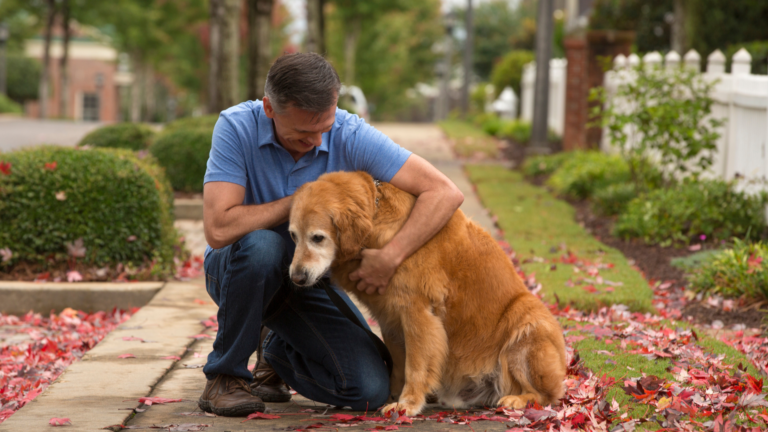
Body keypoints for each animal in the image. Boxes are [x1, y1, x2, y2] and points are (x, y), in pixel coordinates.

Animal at [286, 171, 564, 416]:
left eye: (318, 237)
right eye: (293, 236)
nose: (296, 278)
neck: (377, 220)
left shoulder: (417, 313)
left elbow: (415, 367)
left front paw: (407, 404)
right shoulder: (390, 319)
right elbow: (398, 366)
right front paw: (393, 396)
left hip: (527, 320)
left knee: (546, 395)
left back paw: (517, 399)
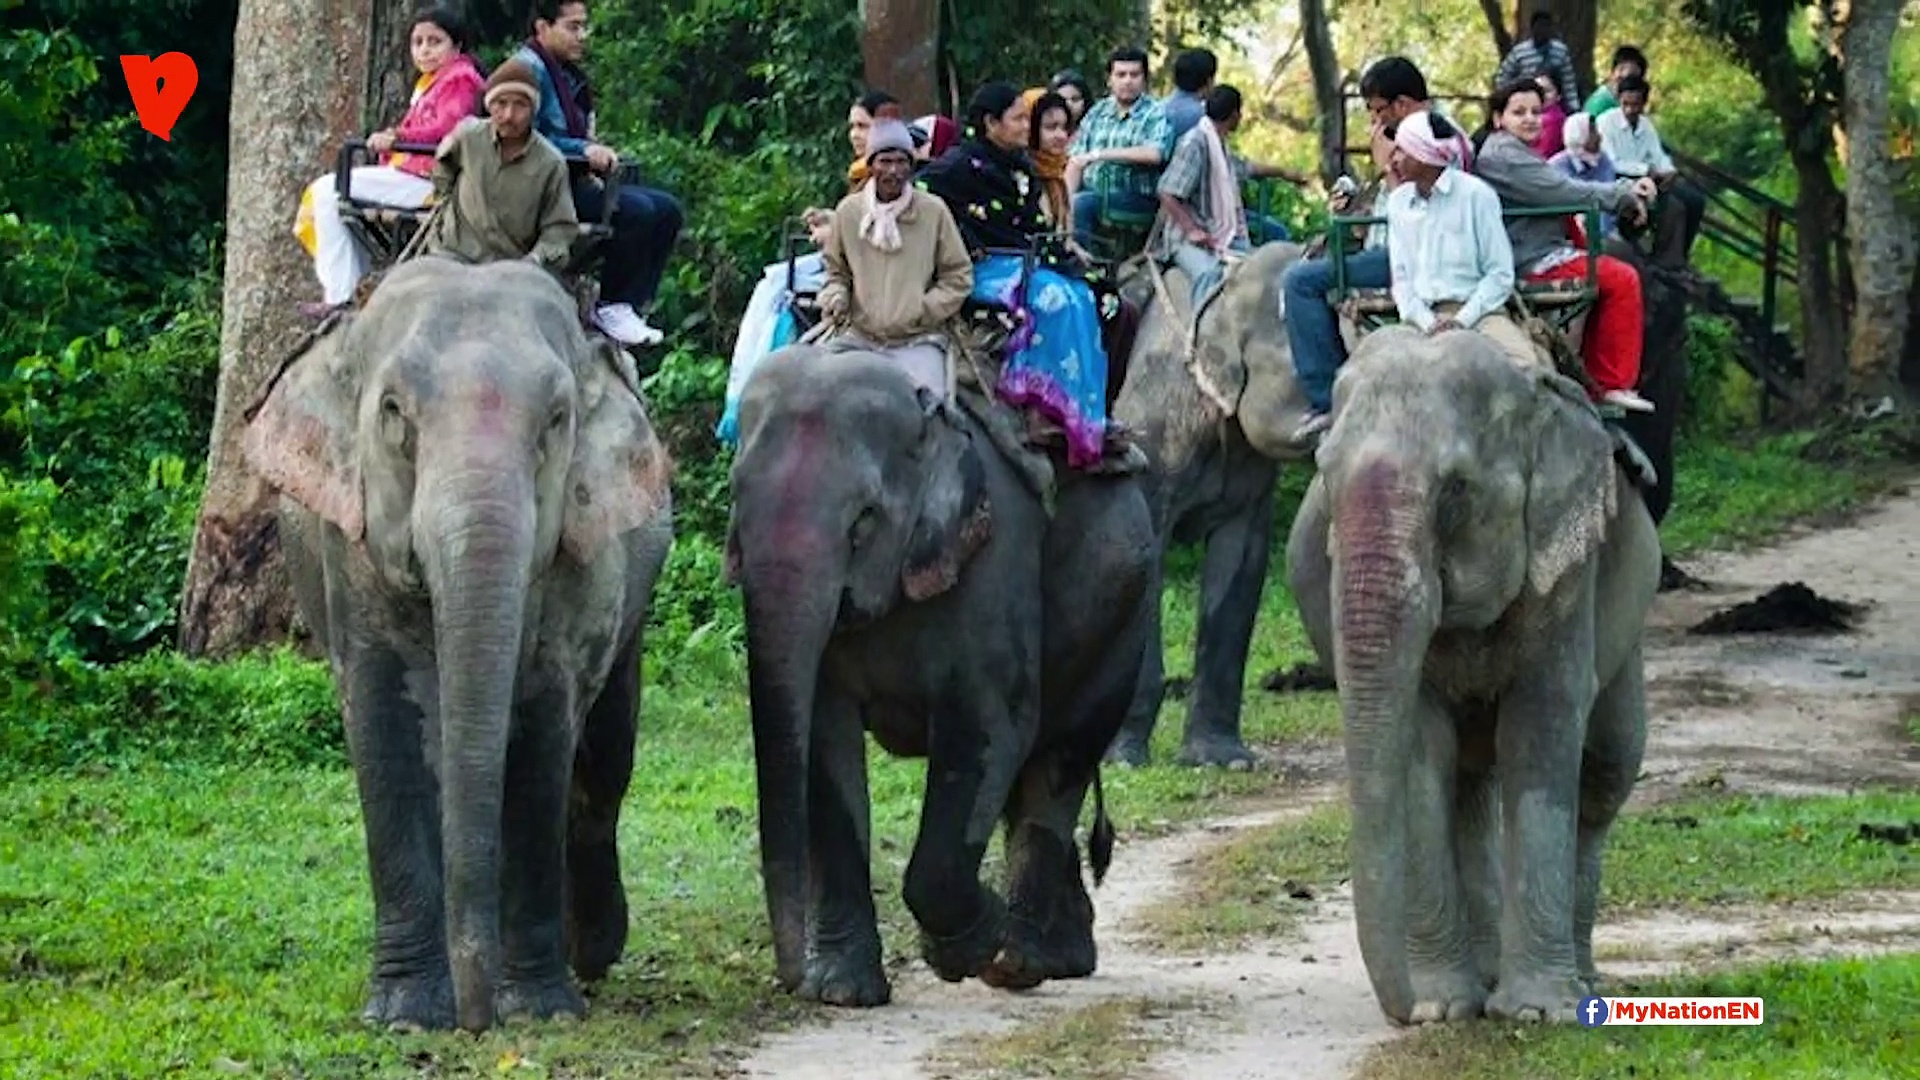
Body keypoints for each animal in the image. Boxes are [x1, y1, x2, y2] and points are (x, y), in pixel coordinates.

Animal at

_Problem statement_
Give the records again exactly, minus the pictures.

_Written solution_
Body keypoints for each animal in the image. Boxes are [x1, y1, x2, y2] and points are (x, y), in pixel coordinates.

Animal at [286, 171, 564, 416]:
left eye: (318, 237)
right eye: (293, 236)
nose: (296, 278)
neck: (377, 220)
left shoulder: (417, 313)
left elbow: (415, 367)
left front paw: (407, 404)
right shoulder: (390, 319)
right elbow: (398, 366)
right front paw: (393, 396)
left hip: (527, 320)
left knee: (546, 395)
left back paw: (517, 399)
Body keypoints for each animal in the image. Boxes are [x1, y1, x2, y2] and points are (x, y), in pixel coordinates.

Animal at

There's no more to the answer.